With debit cards, while regulated by the Electronic Fund Transfer Act, it’s easier for fraudsters to hack your account. You also are subject to more liability. If you report an issue with your debit card within two business days, your liability is only $50, but after two days, leaps to $500. Credit card liability is limited to $50.
And, if a bartender or hotelier wants to ensure you have the funds to pay them, your debit coin may be on hold, whereas with credit cards, it is instantaneous. Debit cards are also not beneficial to travelers, you won’t get points or credits, and lastly, they won’t help you rack up rewards. Use your debit card for what it’s best and intended for: the ATM and cash withdrawals.
Handling a hacking
If you’re unlucky enough to be hacked, Becenti said, there are steps to take. “Affected consumers should start by changing usernames and passwords for any connected accounts. If you can implement two-factor authentication, do so.”

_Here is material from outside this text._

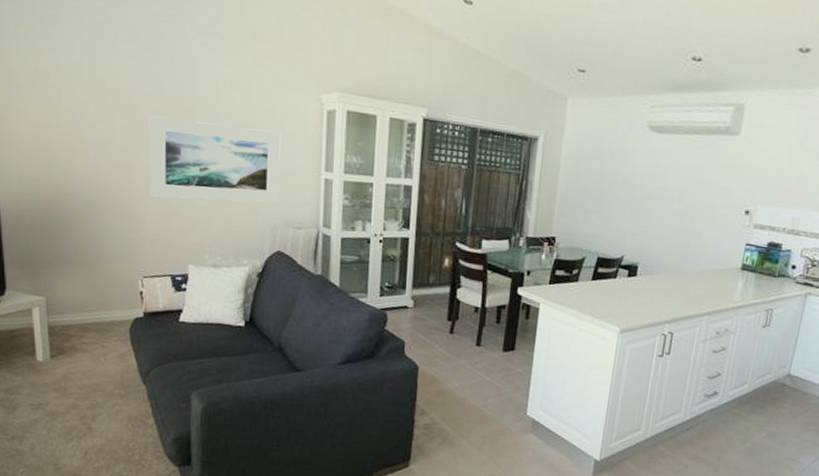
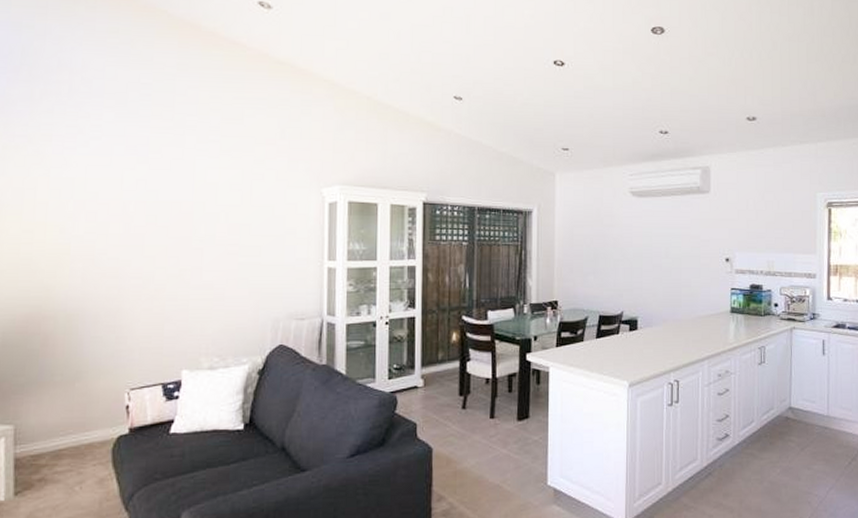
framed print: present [149,115,281,203] -> none [141,223,282,303]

“For website owners keen on avoiding a similar fate, enacting security plugins that will monitor your site for suspicious activity, ensuring your website software is always up to date, and utilizing parameterized queries are all key steps to take to keep your data secure,” she added. “It’s also important for businesses to evaluate the cybersecurity practices of their partners.”
The key to being cybersafe is to not shop rashly, take time to not only ensure you’re getting the best deal, but to give yourself time to do even the most minimal of searching for the company online, never use your debit card, and on-ground, be sure your card has been returned to you by the cashiers.
Here are 7 tips
1. Don’t rush and don’t let “time-sensitive” sites bully you into buying things quickly. If you are on a site you don’t know and haven’t ordered successfully from, open another browser window and look the seller up. You can put the name of the seller and “review” and you are very likely going to get helpful feedback.
2. Be on the lookout for spoofed sites, malicious code links and too-good-to-be-true marketing campaigns.
3. If it’s available to you, opt for two-step verification. Use the cybersecurity available to you.
4. Don’t use a debit card for anything but the ATM.
5. If shopping at a store, make sure you get your card back, and put it back into the same place in your wallet right away.
6. If you suspect you’ve been hacked or lost your card, call the company as soon as you can. One way to ensure you have all the necessary numbers is to keep your CC information admins in your phone contacts, using a simple pneumonic or device you’ll easily figure out and you’ll have handy.
7. Some stores are open very late. The discount chain shop Ross is open throughout the holidays until midnight (or even later in some locations). That said, and if you have to actually set foot in a shop, be sure you go with someone. Don’t park far away from the store entrance (that’s where the security guards will be, too). And be aware of your surroundings. Don’t worry about hurting someone’s feelings if you get a weird vibe and don’t want to share an elevator. Wait for the next elevator car.